| What to work on |
Copy each line in the data below that contains the word "impairment".

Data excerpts
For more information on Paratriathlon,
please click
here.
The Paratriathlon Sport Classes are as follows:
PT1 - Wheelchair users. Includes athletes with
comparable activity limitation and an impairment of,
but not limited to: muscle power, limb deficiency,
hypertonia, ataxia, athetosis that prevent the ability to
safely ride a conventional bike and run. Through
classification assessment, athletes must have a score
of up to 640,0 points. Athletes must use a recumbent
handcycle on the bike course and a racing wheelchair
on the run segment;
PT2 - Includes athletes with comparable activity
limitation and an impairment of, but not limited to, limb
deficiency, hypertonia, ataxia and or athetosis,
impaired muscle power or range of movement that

| Result for this task |
comparable activity limitation and an impairment of,
limitation and an impairment of, but not limited to, limb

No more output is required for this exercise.